__Work task__:
Reproduce the material verbatim from its first line through the line containing "Reading left to right, extract", including both of those lines.

__Record excerpts__:
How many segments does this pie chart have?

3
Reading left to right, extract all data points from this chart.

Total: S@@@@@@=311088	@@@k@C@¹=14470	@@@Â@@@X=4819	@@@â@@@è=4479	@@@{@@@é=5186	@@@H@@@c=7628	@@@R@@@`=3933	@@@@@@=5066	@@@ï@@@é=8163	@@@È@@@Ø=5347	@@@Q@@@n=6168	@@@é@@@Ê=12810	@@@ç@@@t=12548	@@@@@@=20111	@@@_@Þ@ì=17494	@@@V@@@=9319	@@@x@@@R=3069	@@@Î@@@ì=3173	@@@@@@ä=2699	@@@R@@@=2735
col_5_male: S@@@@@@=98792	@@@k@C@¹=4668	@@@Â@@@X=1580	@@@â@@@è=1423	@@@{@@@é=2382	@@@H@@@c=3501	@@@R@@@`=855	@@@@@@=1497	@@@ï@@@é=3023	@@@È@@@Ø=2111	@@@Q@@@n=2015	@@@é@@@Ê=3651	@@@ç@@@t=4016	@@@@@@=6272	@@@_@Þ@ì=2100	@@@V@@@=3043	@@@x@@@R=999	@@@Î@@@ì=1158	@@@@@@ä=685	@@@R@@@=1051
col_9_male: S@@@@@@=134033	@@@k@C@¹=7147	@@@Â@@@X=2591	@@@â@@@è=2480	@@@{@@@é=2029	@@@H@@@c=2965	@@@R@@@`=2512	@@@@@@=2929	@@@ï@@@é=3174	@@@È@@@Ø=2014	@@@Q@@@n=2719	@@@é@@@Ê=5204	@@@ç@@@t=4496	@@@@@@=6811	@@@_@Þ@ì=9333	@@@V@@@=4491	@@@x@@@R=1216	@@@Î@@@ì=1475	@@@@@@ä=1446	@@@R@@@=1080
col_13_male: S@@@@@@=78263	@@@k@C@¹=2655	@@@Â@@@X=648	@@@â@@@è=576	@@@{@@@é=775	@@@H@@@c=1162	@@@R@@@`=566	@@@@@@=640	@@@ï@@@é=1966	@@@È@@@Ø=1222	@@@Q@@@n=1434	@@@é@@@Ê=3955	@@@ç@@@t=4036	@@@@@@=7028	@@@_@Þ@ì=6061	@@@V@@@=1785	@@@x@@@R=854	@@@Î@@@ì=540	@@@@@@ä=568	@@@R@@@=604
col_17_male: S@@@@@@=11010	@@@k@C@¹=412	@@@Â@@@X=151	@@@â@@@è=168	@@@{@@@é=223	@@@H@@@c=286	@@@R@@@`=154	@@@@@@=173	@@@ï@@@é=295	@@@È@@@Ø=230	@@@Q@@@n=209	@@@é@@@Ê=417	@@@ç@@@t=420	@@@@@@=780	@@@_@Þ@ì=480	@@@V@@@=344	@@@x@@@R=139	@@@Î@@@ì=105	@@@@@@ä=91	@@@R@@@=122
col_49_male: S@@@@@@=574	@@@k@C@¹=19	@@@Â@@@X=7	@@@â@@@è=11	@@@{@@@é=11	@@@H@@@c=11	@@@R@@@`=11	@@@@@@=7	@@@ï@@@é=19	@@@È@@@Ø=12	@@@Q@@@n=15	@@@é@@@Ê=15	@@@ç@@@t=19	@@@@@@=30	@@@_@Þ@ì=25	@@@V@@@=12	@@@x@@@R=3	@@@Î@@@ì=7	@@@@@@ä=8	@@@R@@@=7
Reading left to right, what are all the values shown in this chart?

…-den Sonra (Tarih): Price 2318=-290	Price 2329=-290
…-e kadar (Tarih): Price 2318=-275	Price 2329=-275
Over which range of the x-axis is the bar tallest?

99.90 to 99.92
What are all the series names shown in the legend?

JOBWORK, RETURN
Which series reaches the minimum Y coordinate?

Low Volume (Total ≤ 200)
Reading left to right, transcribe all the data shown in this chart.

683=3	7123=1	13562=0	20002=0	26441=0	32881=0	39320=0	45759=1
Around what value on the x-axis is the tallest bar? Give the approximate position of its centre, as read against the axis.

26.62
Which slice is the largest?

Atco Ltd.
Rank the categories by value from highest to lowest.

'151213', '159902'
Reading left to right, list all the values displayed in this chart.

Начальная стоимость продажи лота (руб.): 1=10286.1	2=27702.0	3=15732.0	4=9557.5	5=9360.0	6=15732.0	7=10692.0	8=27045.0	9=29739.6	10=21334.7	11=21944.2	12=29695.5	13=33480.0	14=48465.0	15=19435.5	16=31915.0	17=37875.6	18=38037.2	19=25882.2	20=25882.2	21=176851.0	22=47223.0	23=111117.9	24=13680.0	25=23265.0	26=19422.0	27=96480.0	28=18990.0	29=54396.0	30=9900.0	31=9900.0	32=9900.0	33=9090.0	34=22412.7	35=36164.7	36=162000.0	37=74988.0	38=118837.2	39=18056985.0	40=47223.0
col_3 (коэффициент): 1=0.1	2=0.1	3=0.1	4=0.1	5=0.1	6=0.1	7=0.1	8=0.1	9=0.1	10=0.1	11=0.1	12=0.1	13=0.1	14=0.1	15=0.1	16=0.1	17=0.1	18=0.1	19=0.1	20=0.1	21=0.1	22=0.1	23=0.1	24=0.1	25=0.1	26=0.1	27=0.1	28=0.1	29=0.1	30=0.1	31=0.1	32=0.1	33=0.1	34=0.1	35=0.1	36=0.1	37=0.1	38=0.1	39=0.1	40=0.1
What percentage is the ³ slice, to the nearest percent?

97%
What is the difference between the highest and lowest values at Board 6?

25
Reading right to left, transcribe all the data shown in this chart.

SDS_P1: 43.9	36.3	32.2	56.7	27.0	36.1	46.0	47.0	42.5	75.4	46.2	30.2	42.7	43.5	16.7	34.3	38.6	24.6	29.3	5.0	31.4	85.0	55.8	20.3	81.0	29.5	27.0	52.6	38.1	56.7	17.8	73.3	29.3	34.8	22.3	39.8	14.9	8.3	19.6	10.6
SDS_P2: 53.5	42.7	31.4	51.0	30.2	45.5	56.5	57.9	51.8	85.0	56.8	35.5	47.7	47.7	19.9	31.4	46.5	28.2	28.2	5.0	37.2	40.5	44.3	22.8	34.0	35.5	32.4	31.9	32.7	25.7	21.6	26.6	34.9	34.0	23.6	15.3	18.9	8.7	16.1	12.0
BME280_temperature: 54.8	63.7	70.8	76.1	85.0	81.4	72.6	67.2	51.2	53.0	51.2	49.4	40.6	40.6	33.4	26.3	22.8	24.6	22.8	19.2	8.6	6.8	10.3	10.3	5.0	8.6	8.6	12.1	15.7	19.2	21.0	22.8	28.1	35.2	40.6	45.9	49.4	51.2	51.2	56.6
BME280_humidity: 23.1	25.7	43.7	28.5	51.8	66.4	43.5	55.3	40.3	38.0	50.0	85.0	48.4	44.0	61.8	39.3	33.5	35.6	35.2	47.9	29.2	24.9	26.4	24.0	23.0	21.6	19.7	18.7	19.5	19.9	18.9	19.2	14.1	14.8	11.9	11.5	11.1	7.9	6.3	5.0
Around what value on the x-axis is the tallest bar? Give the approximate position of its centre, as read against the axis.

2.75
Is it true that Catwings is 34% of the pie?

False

__Exercise result__:
How many segments does this pie chart have?

3
Reading left to right, extract all data points from this chart.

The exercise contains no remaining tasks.